**What you should do**
Please write out every one of the records below word for word, leaving out the pictures.

**Information shown**
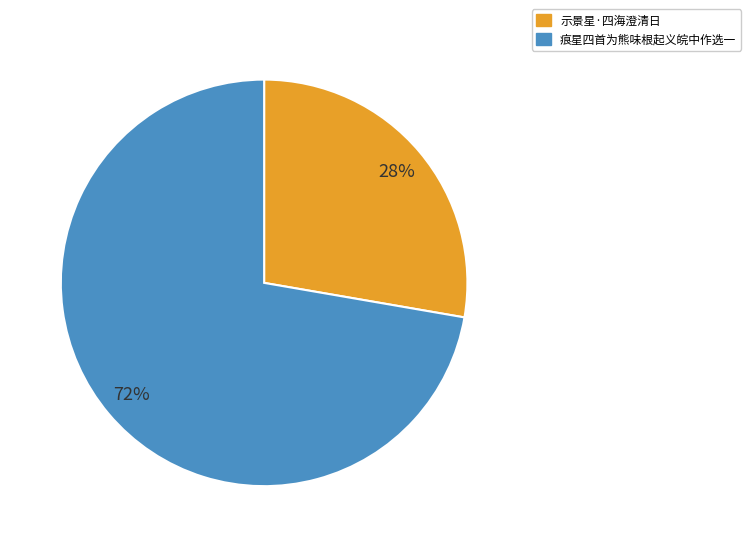

What is the majority slice?

痕星四首为熊味根起义皖中作选一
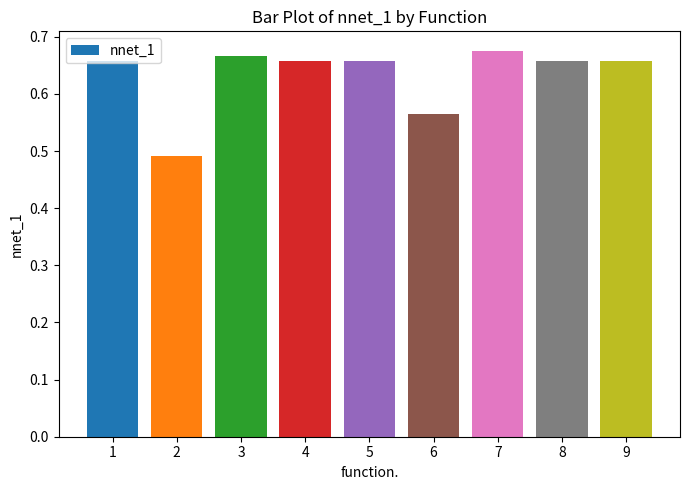

What is the sum of all values?

5.7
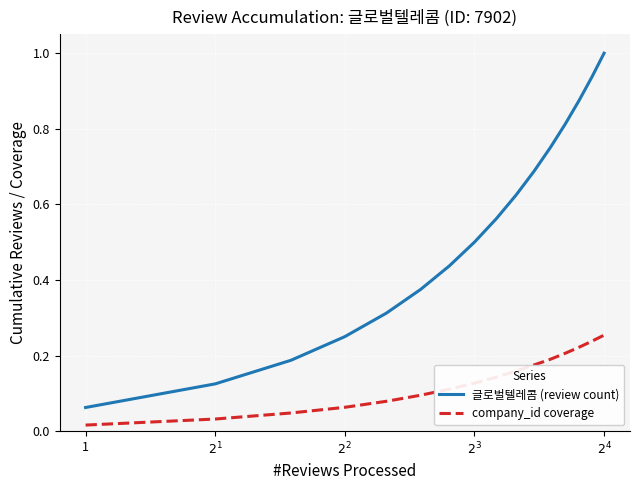

True or false: 글로벌텔레콤 (review count) and company_id coverage intersect in this chart.

False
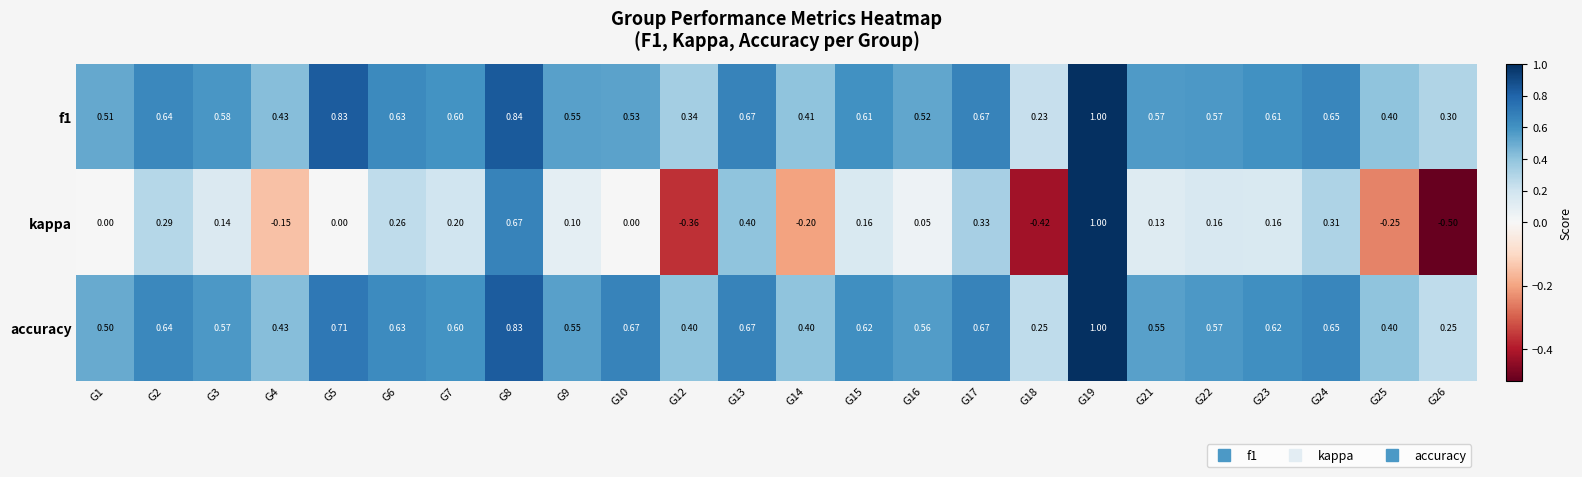

Is the value of kappa at G8 greater than the value of f1 at G6?

Yes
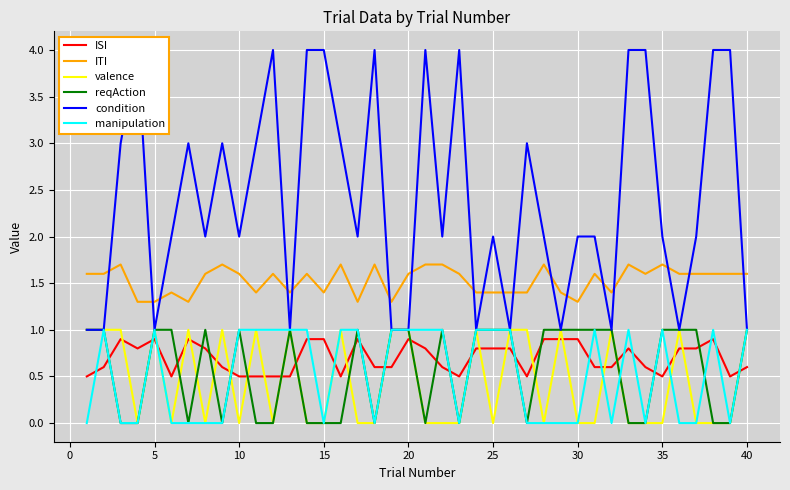

What is the difference between the second highest and second lowest values in the manipulation series?

1.0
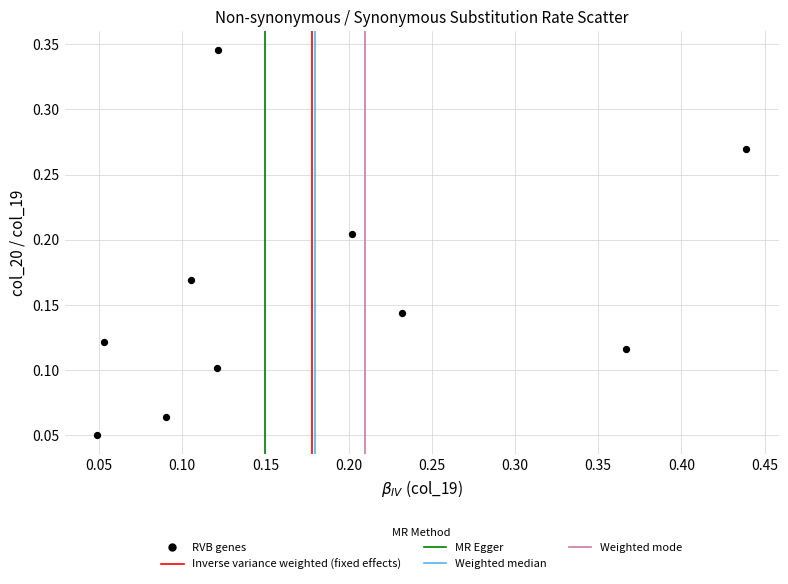

What is the range of X values (max minus min)?

0.4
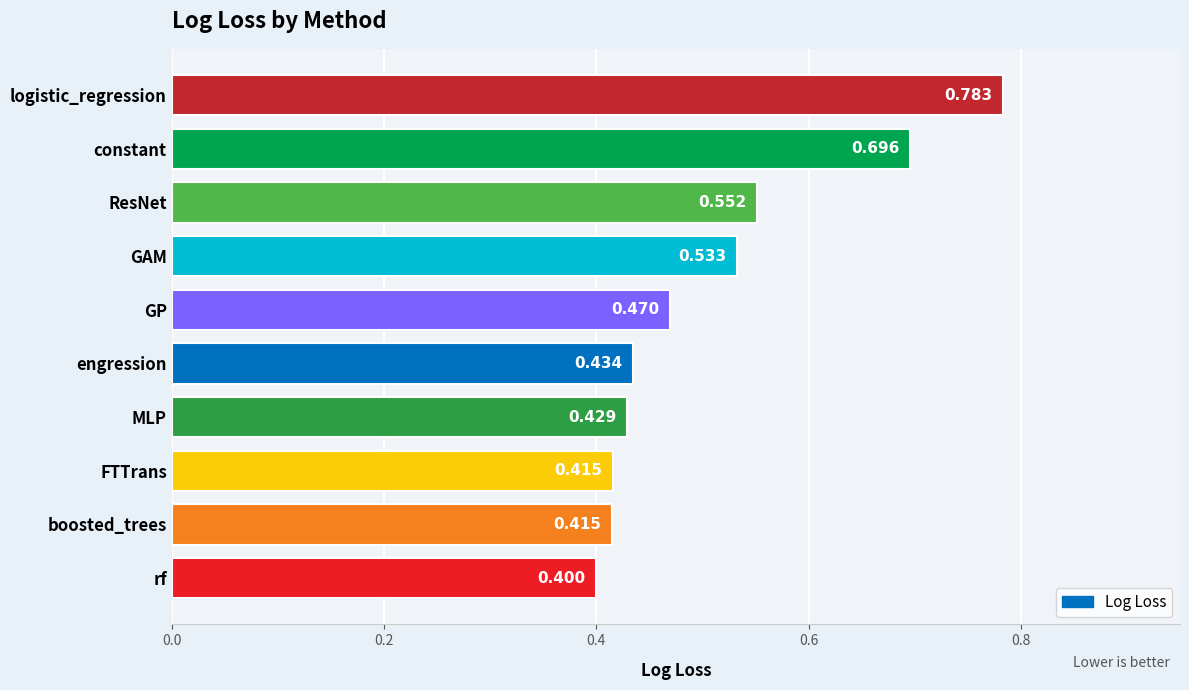

Which label corresponds to the smallest value in the chart?

rf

**Response**
What is the majority slice?

痕星四首为熊味根起义皖中作选一

What is the sum of all values?

5.7

True or false: 글로벌텔레콤 (review count) and company_id coverage intersect in this chart.

False

Is the value of kappa at G8 greater than the value of f1 at G6?

Yes

What is the difference between the second highest and second lowest values in the manipulation series?

1.0

What is the range of X values (max minus min)?

0.4

Which label corresponds to the smallest value in the chart?

rf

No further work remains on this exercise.